Mr. 3000: What struck me most about the trailer for this Bernie Mac baseball "comedy" was not how stunningly unfunny it looks to be, nor what a step down this is career-wise for Angela Bassett, but that it's stolen a gimmick directly from the Bad News Bears. Bernie Mac, at first base, has concealed the ball in his glove, and when the baserunner takes a big leadoff, Bernie tags him out. That is a direct steal from one of the Bad News Bears films (I think it was The Bad News Bears Go to Japan, but it's been a while.) That's just sad. Also, any movie that still thinks it's funny to make Tom Arnold/Roseanne jokes should be taken behind the barn and shot like Old Yeller.

Exorcist: The Beginning: This one's tough to judge. The original Exorcist is an enduring horror classic, but its two sequels were for shit. And this new prequel has quite a troubled history: Renny Harlin is the third director attached to the film; John Frankenheimer quit the film a month before his death, and Paul Schrader was fired after completing the film -- the producers apparently hated his version, and hired Harlin to reshoot it with more action and violence. The DVD extras should be interesting -- they could just have one two-hour long deleted scene. Maybe I'll rent that DVD one day, but I think I'll be avoiding this in the theaters.

Blade: Trinity: This looks really dumb. But the first two Blade movies also looked really dumb, and they were both highly entertaining. This movie has the added bonus of seeing goofball Ryan Reynolds (of Two Guys, a Girl, and a Pizza Place) and whiny little powderpuff Jessica Biel act like super-tough vampire hunters, which is just inherently funny to me. Plus: Parker Posey as a vampire. Nuff said. I'm there. And special note for Ian: Patton Oswalt's in this thing.
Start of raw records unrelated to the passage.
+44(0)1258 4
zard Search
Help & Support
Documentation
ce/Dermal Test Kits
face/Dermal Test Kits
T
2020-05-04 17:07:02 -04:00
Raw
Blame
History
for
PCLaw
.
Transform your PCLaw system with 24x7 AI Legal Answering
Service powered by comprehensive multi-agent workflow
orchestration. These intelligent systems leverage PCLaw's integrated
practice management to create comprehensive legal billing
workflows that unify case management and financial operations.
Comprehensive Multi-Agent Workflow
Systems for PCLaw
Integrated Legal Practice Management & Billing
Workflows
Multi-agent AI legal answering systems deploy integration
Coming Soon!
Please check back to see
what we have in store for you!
Could it get any better??

Nicotina: This film is trying to capitalize on the buzz from every Latin indie film of the past five years. From the producers of Amores Perros! With one of the actors from Y Tu Mamá También! And if you squint a little, it kind of looks like City of God! According to IMDb, though, unlike those films, this is supposed to be a comedy, which I didn't really get from the trailer. Looked like just another crime film to me. Not interested.
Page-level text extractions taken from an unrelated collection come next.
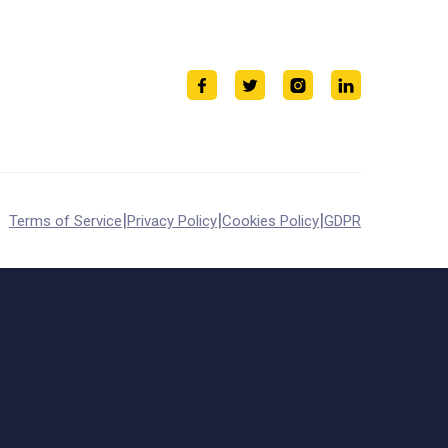
|
|
|
Terms of Service
Privacy Policy
Cookies Policy
GDPR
A Dirty Shame: This could be great, or it could be a train wreck -- and considering it's John Waters directing, it might be both. Waters is returning to his perverted beginnings as a filmmaker in a big way with this NC-17 rated film. I was shocked by the stuff they showed in the trailer, which only hints at the deeply twisted depravity waiting in the real thing. I can't wait. No matter what, I am seeing this film. On a sidenote: Selma Blair is one of the stars. She also was in Storytelling. Now, I don't know if she's the only actress ever to appear in two NC-17 films, but if she's not, I bet you could count them all on the fingers of one hand. I just find that interesting.